Many will ask: ‘why study the Classics?’ – and admittedly I began my degree considering my majors as little more than self-contained disciplines to be mastered. However, I have come to appreciate the importance of this area of study, how the Classical world lies at the foundations of literature and many of our institutions, both through long-standing tradition and modern imitation, and how it aids our understanding of them. It only now appears to me that there is no one who might not learn something about the present through the inextricably connected Classical past.

The best part of studying at the University of Melbourne belongs squarely to its vast libraries, especially, as an Arts student, the Baillieu Library, adjacent to Arts West. The Baillieu Library was an invaluable resource for my research throughout my degree, and even when my fellow students and I were occasionally unable to access it physically across 2020 and 2021, its online collections proved indispensable.

The past three years have taught me one thing above all. When I was in secondary school, I had often heard that STEM subjects had definitive answers to their questions, whilst, in the arts, ‘there are no wrong answers’. As a prospective university student, the certainty of the former seemed more attractive than the daunting implication of the latter: that ‘there is no correct answer’ either. I can now confidently say that, whilst your Arts essays will never be ‘correct’, every person indeed has a single answer for each research question within themselves, it being what they believe, after writing and rewriting, to be closest to the truth.

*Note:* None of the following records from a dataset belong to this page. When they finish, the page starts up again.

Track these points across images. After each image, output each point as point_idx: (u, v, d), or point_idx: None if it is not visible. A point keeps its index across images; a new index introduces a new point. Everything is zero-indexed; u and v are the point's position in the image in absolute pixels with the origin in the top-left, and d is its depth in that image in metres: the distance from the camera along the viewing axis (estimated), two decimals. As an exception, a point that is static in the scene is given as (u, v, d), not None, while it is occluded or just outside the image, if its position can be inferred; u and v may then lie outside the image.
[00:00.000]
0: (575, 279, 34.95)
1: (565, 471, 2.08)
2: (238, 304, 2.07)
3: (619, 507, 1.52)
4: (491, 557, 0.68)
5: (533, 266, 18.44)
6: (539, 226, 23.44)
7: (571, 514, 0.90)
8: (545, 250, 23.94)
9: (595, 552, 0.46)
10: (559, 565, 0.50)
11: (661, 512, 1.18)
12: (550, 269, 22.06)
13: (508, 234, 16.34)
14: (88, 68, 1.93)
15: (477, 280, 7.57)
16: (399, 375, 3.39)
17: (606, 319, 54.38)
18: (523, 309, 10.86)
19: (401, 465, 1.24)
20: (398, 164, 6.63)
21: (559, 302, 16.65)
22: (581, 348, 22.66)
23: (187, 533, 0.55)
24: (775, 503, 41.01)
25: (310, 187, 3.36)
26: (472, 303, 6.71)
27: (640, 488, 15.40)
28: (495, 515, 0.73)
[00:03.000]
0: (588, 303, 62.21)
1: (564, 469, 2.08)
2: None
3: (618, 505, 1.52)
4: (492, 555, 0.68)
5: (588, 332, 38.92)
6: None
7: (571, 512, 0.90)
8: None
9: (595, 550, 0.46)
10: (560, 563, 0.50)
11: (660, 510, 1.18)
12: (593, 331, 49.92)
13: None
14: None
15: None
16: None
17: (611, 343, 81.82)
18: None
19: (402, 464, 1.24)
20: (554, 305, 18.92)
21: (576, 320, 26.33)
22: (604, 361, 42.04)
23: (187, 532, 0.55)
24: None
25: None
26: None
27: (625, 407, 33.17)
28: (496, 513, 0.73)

I was always interested in the manuscript tradition of the ancient works studied in Classics. Since these texts are often transmitted to us through a long tradition of differing and fragmentary sources, there is ample opportunity for interpretation of the original text, as was often assigned to us in Latin and ancient Greek classes. I should like to pursue a career in this field, if possible.

I am presently undertaking an Honours year, receiving Classics and Ancient World Studies classes alongside writing my own 15,000-word thesis. Once that is finished, I will consider my options for further study, both in Australia and abroad.

I wish to extend my deepest thanks to the staff of the Faculty of Arts and the School of Historical and Philosophical Studies, by whose support, dedication, and palpable passion I was able to learn and achieve as much as I have, and by whom undoubtedly the University shall postera crescam laude.